- _Work required_: Could you transcribe every record below exactly as it stands?

- _Data_:
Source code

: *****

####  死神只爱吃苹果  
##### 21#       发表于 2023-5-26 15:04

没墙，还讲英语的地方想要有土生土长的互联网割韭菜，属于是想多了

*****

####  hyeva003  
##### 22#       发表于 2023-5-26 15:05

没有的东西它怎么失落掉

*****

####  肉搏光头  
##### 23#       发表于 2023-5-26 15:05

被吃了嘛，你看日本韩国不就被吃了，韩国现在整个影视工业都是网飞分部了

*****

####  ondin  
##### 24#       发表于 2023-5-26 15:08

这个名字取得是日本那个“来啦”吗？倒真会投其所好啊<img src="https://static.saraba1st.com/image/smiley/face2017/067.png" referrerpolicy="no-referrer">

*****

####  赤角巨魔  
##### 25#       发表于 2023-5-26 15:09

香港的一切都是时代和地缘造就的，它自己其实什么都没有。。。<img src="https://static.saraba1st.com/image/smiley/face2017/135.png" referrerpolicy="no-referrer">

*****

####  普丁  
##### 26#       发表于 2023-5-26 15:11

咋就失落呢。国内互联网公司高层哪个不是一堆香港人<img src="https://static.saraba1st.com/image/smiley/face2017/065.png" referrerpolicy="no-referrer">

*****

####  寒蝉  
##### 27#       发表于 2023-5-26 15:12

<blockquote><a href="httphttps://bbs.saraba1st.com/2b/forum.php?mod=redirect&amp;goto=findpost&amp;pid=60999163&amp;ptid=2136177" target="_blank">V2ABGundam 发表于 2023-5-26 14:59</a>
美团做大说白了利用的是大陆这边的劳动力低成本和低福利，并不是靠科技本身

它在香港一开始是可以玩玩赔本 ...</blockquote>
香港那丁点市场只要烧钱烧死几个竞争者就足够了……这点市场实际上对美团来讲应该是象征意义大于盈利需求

- _Reply_:
Source code

: *****

####  死神只爱吃苹果  
##### 21#       发表于 2023-5-26 15:04

没墙，还讲英语的地方想要有土生土长的互联网割韭菜，属于是想多了

*****

####  hyeva003  
##### 22#       发表于 2023-5-26 15:05

没有的东西它怎么失落掉

*****

####  肉搏光头  
##### 23#       发表于 2023-5-26 15:05

被吃了嘛，你看日本韩国不就被吃了，韩国现在整个影视工业都是网飞分部了

*****

####  ondin  
##### 24#       发表于 2023-5-26 15:08

这个名字取得是日本那个“来啦”吗？倒真会投其所好啊<img src="https://static.saraba1st.com/image/smiley/face2017/067.png" referrerpolicy="no-referrer">

*****

####  赤角巨魔  
##### 25#       发表于 2023-5-26 15:09

香港的一切都是时代和地缘造就的，它自己其实什么都没有。。。<img src="https://static.saraba1st.com/image/smiley/face2017/135.png" referrerpolicy="no-referrer">

*****

####  普丁  
##### 26#       发表于 2023-5-26 15:11

咋就失落呢。国内互联网公司高层哪个不是一堆香港人<img src="https://static.saraba1st.com/image/smiley/face2017/065.png" referrerpolicy="no-referrer">

*****

####  寒蝉  
##### 27#       发表于 2023-5-26 15:12

<blockquote><a href="httphttps://bbs.saraba1st.com/2b/forum.php?mod=redirect&amp;goto=findpost&amp;pid=60999163&amp;ptid=2136177" target="_blank">V2ABGundam 发表于 2023-5-26 14:59</a>
美团做大说白了利用的是大陆这边的劳动力低成本和低福利，并不是靠科技本身

它在香港一开始是可以玩玩赔本 ...</blockquote>
香港那丁点市场只要烧钱烧死几个竞争者就足够了……这点市场实际上对美团来讲应该是象征意义大于盈利需求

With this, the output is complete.